Tuesday, October 2, 2012

When the Time Comes, You'll Know?

As of Sunday night, we have officially entered a new phase of this pregnancy: LaborWatch 2012! What kicked it off? Well, there I was, cooking dinner and watching Lady and the Tramp on ABC Family (which, FYI, if you are a dog owner expecting your first baby, brings on some major guilt). I went to use the bathroom and, for the third time since getting knocked up nine months ago, saw some blood. It wasn't much - not nearly as much as the bleed I had at 9 weeks or the bleed I had at 21 weeks. It was really just some spotting, and for once I didn't immediately panic. It could have been my mucus plug/bloody show, which is entirely normal to see at 37 weeks. Normal, but perhaps an indication that I was about to go into labor? Yikes! Quick, grab the hospital bag!
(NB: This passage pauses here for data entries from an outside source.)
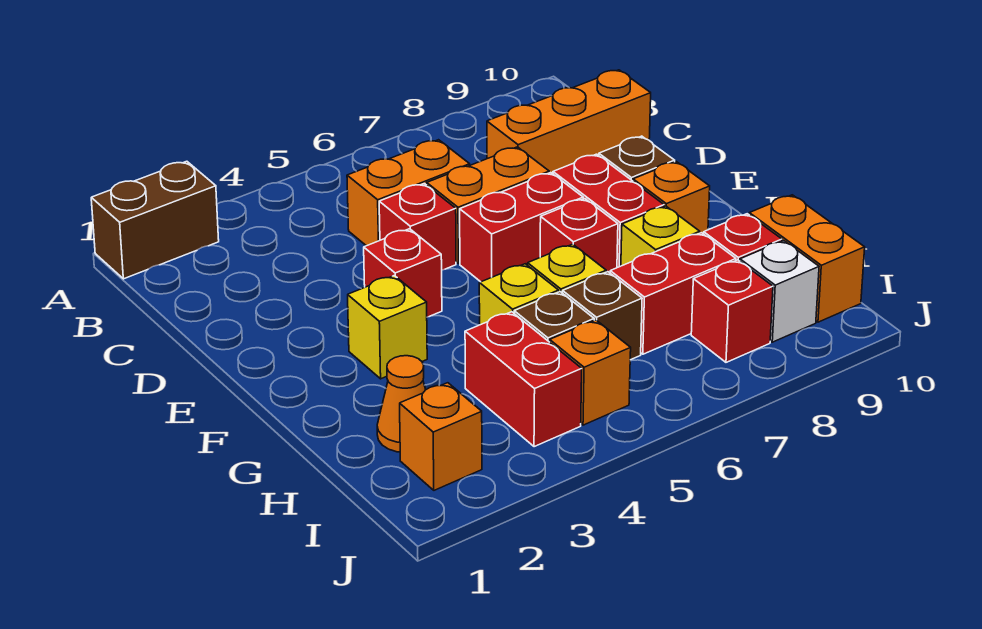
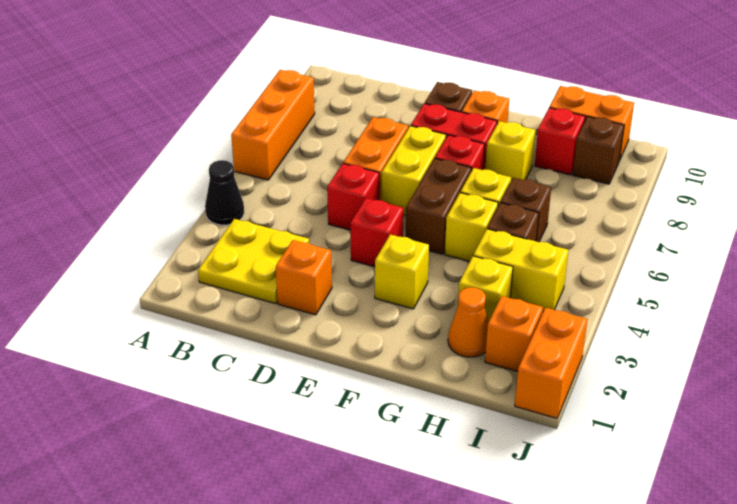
brown 1x2 brick [91,161,219,279] -> brown 1x2 brick moved to [406,158,471,254]
none -> black 1x1 cone [205,160,244,225]
none -> yellow 2x2 plate [198,219,309,304]
orange 1x2 brick [347,140,470,246] -> orange 1x2 brick moved to [515,308,587,418]
orange 1x3 brick [487,70,651,174] -> orange 1x3 brick moved to [231,70,315,180]
red 1x2 brick [460,173,583,282] -> yellow 1x2 brick [382,126,446,215]
none -> yellow 1x1 brick [458,256,513,323]
red 1x2 brick [465,312,582,447] -> yellow 1x2 brick [473,229,568,311]
red 1x2 brick [610,233,736,354] -> none
orange 1x1 brick [550,320,631,425] -> orange 1x1 brick moved to [276,240,332,315]
red 1x1 brick [691,260,773,362] -> none
white 1x1 brick [740,240,819,342] -> brown 1x1 brick [573,117,624,184]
In the end, despite some frequent Braxton-Hicks that night, everything stayed quiet and I haven't gone into labor yet. At least, I don't think I have. Who really knows? There's active labor, which by all accounts is hard to miss, and then there's early labor, which apparently can go on for quite some time and be practically indistinguishable from false labor. Near as I can tell, nothing has really started yet, although I have started paying more attention to the timing of my Braxton-Hicks contractions. And so we wait. Here's what my waiting looks like, by the numbers:

Amount of times per day I really, genuinely believe that I'm about to go into labor: 3-4
Amount of times I have actually gone into labor: 0
Amount of times I have talked myself into thinking I'm about to go into labor because I just really don't want to do some chore at work or at home: Many

Number of Braxton-Hicks contractions I have each day: 15-20
Amount of times these Braxton-Hicks contractions have had a distinguishable pattern: 0
Number of "real" contractions I have felt: 0? I think? Who knows! Apparently sometimes they feel the same as a Braxton-Hicks!

Number of birth videos I have watched, or re-watched, in the last few weeks: 10, maybe?
Amount of education I now have about the birthing process: High
Level of comfort I continue to have with the idea that I am shortly going to be asked to push an infant out of my personal region: Exceedingly Low

If anyone needs me, I'll be over here obsessively staring at the clock!